AIM OF THE TASK:
Print the lines of the following data word for word, without including the pictures.

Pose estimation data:
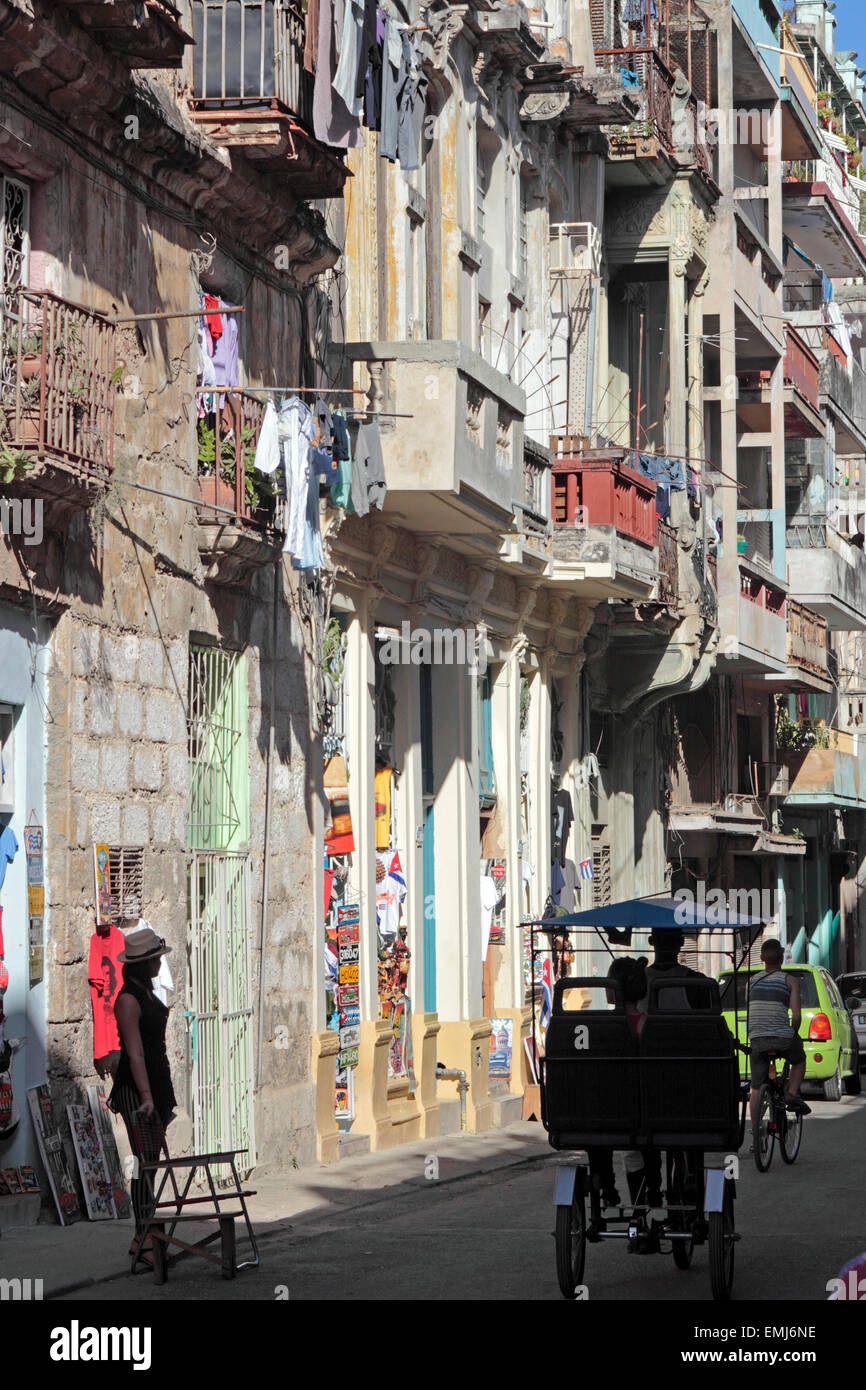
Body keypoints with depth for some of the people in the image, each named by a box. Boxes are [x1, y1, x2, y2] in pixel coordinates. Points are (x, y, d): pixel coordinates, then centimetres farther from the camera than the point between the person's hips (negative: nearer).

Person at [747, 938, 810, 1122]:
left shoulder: (753, 981, 13)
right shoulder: (789, 980, 2)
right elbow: (796, 1016, -5)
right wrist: (793, 1036, 11)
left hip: (757, 1040, 2)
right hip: (782, 1038, -2)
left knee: (756, 1087, 9)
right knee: (800, 1060, 29)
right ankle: (792, 1094, 10)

EXPECTED ANSWER:
Body keypoints with depth for some of the people in the image, each named by a box. Boxes are [x1, y1, x2, y2] in pixel coordinates. Points are (x, y, d): pixel coordinates, then centimetres farther from the camera than the point between the person's hips (negative: nearer).

Person at [747, 938, 810, 1122]:
left shoulder: (753, 981, 13)
right shoulder: (789, 980, 2)
right elbow: (796, 1016, -5)
right wrist: (793, 1036, 11)
left hip: (757, 1040, 2)
right hip: (782, 1038, -2)
left knee: (756, 1087, 9)
right knee: (800, 1060, 29)
right ankle: (792, 1094, 10)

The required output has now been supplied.